The college football season just got longer, which is an interesting correlation to the reality that attentions spans are gradually dwindling into obscurity and being replaced by the ultraviolet and intoxicating circus of virtual reality.
As Bowl season is about to go into hyper-drive and reach an underwhelming pinnacle after the shimmering giant apple descends into the crowd in Times Square, the hierarchy of television moguls and athletic department brass bought themselves two more months of relevancy and possibly boosted revenue generation in brilliantly and deviously segmenting the signing deadline for college football recruits.
With the conclusion of the initial early signing period Wednesday, where student athletes signed letters of intent to fill scholarship spots at the division one level, the landscape and stage of the recruiting landscape will never be the same. Those football players who did not contractually obligate themselves to a specific institution of higher education, still have until the traditional February deadline to make a final decision. While the NCAA implemented the early signing period to give student athletes the option of shortening the tedious recruiting process, the landscape of arriving on the big stage of the BCS gridiron will forever be augmented.
The existence of two separate signing deadlines not only allows the college football season to linger on, as the 24-hour coverage provided by innumerable sources on the multiple channels of the internet, but has immediate negative ramifications on universities with higher academic standards. As the admission qualifications of student athletes differ from normal entrance requirements for the general population, the process of clearing a player academically is complicated and time consuming. The majority of public universities have protocol in place to handle the diversity of applicants, however private institutions and those possessing rigorous standards, require a proportional amount of time to qualify an athlete is on the academic borderline. Thus, the Stanfords, Dukes and Rices of the world are already at a severe disadvantage in recruiting against the giants of Alabama, Ohio State and Michigan. Coaching staffs who are able to sign a full class in December, can focus energies on other compartments of team building. The early signing period only widens this chasm to epic lengths. One disconcerting product the competitive disadvantage to the new system, is that the traditional academic institutions will likely “fast track” their admission process to remain afloat in the wins and loss column.

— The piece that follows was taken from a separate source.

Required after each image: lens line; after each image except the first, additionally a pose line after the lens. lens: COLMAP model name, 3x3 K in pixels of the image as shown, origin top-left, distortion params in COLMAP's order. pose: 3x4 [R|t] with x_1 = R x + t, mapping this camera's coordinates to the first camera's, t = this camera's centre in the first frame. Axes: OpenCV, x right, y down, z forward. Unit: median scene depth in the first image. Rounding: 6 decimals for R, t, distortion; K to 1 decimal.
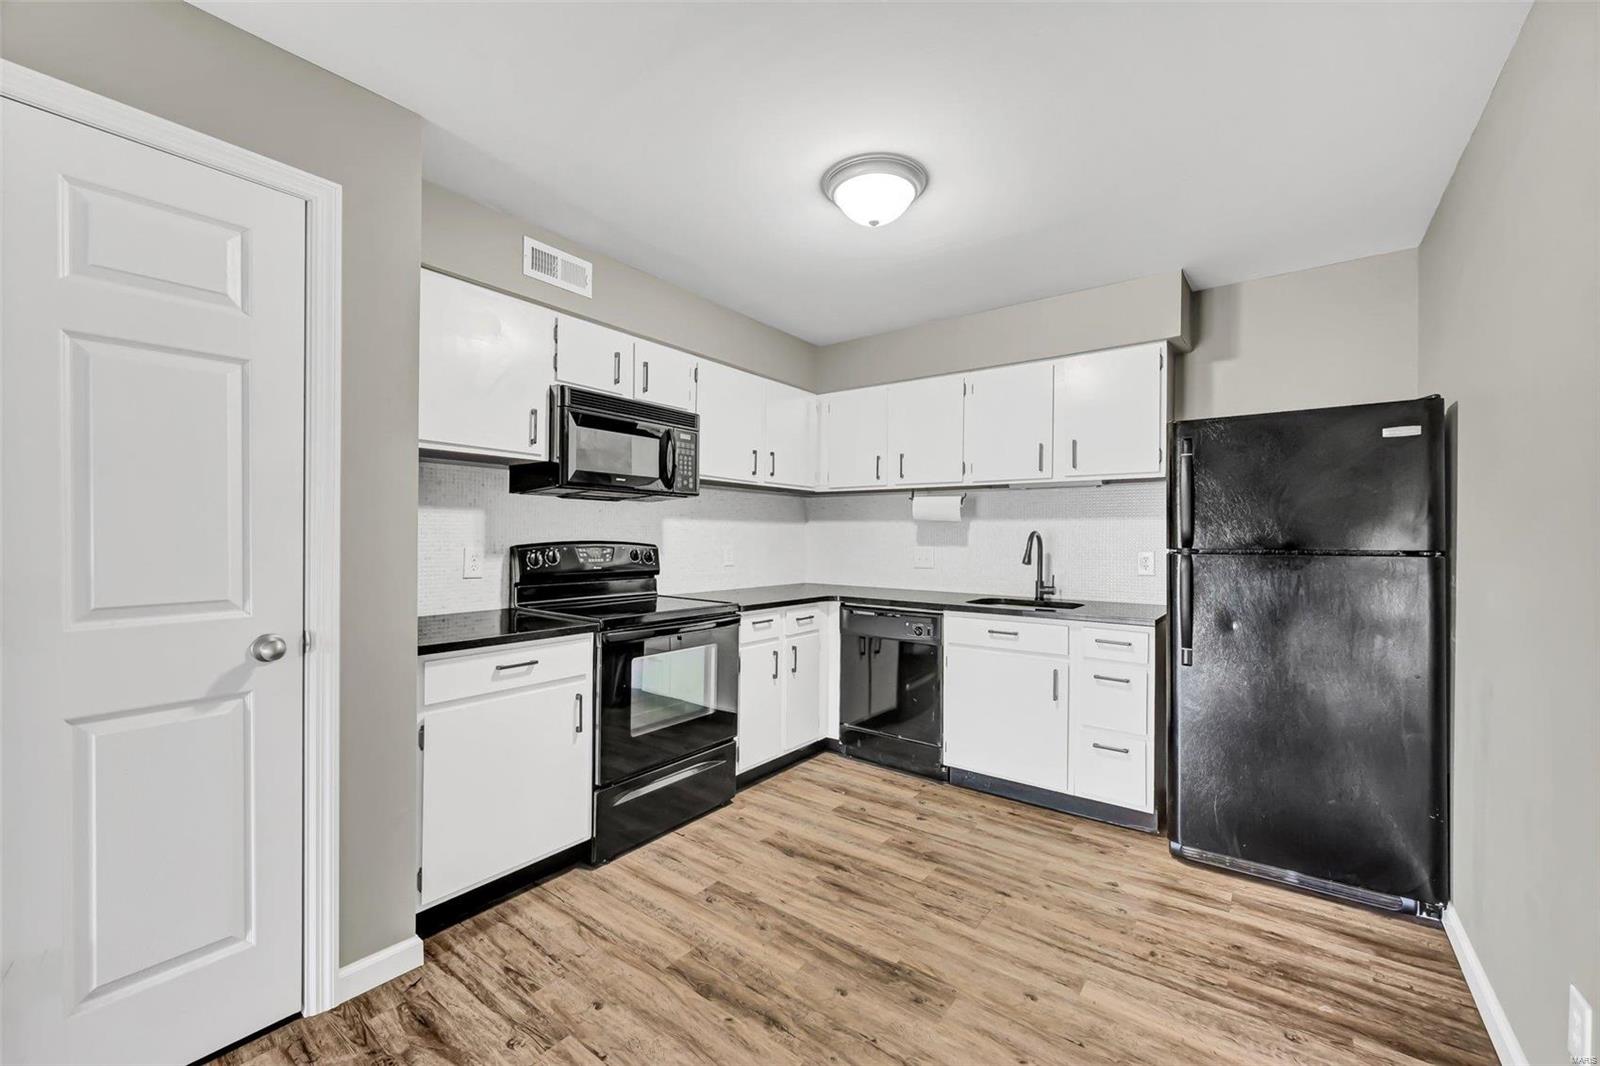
lens RADIAL K [[640.5, 0, 796.3], [0, 640.5, 538.1], [0, 0, 1]] dist [0.000254, 0.000069]
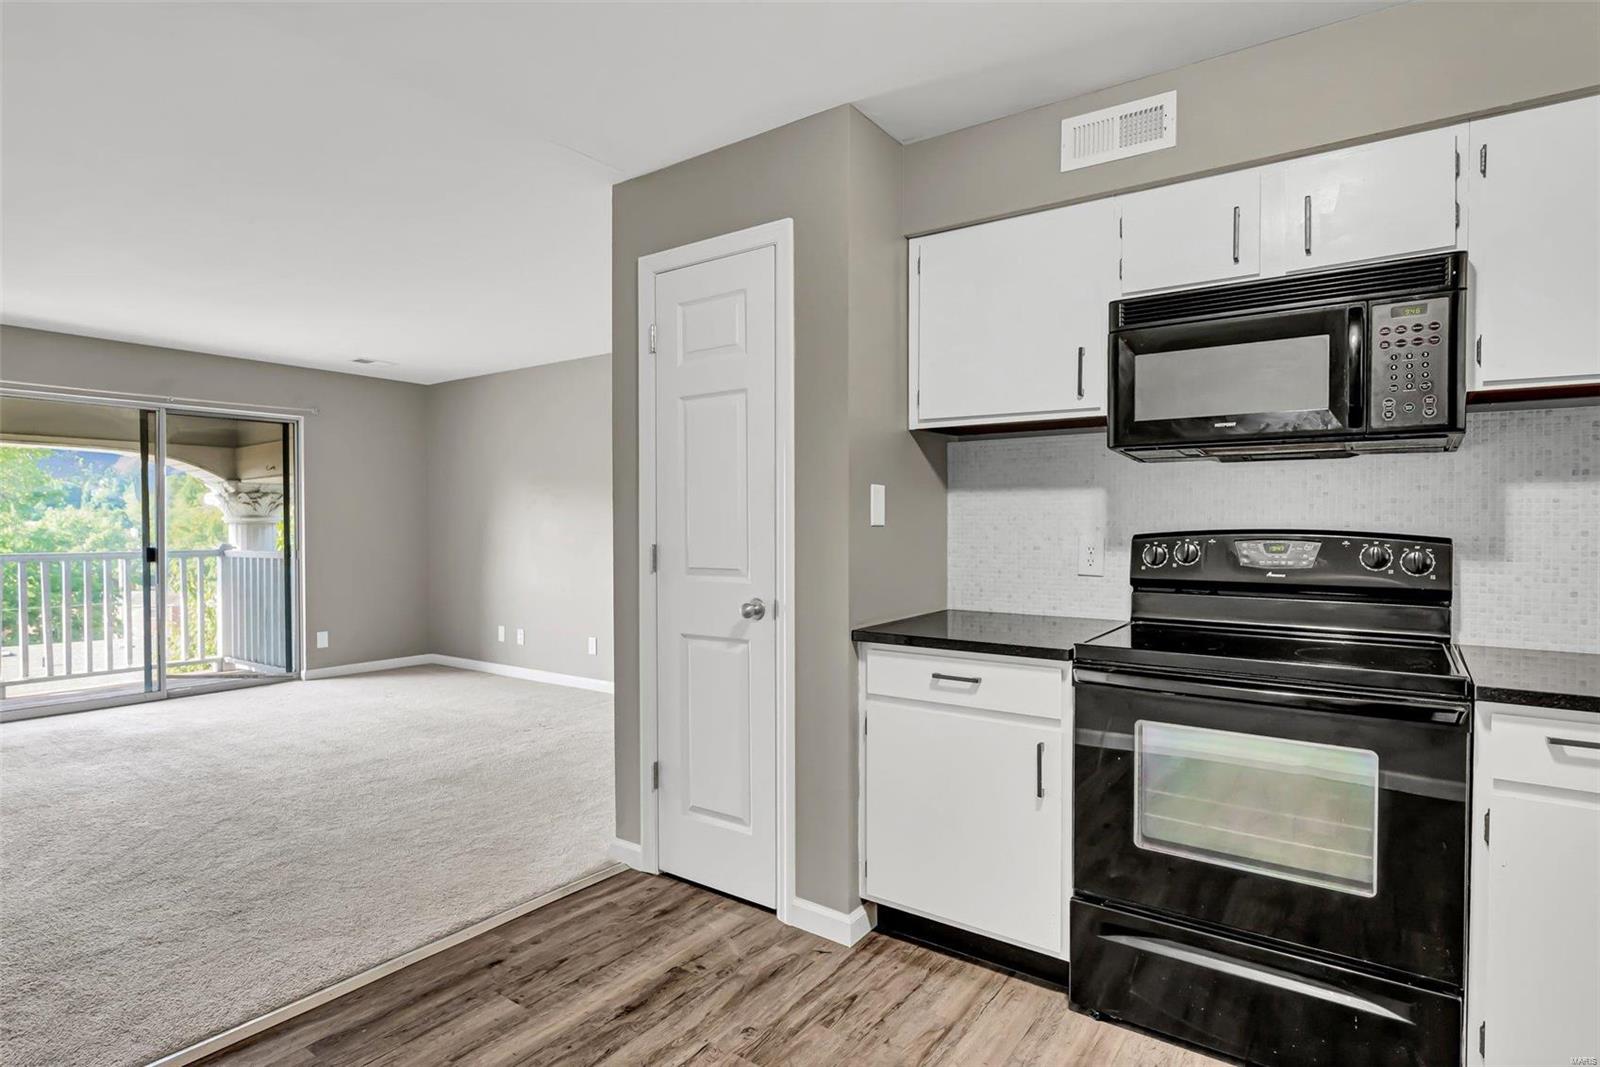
lens RADIAL K [[826.5, 0, 800.0], [0, 826.5, 533.5], [0, 0, 1]] dist [0.000979, 0.000187]
pose [[0.034317, 0.007009, -0.999386, 0.476380], [-0.003372, 0.999971, 0.006897, 0.004599], [0.999405, 0.003133, 0.034340, 0.588644]]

The other pending issue with the separate signing deadlines, is of course the big name 5 star recruits, who choose to prolong their recruitment until the bitter end of the process. As the CFP playoff and bowl season ends in the second week of January, where the star quarterback ends up who did not ink a letter of intent in the early signing period, will encapsulate the collective fan base of the game through the depths of Winter, and perpetuate a grand show of content and intrigue throughout the social networking sphere and purveyors of college football content.
While the dual system of deadlines attenuates the grueling recruiting process for student athletes, the real reason behind its inception fuels the NCAA and athletic department conspiracy in distracting fans from the troublesome reality that players do not receive a cash stipend and are prohibited from having a job, even though their blood and sweat equates to billions of dollars in revenue. The irony of the whole sorted plot goes back that bubble gum commercial from the 1980’s… “Double your pleasure, double your fun,” not with Doublemint gum, but with an inane and procedural attempt in optimizing the milking of a cash cow.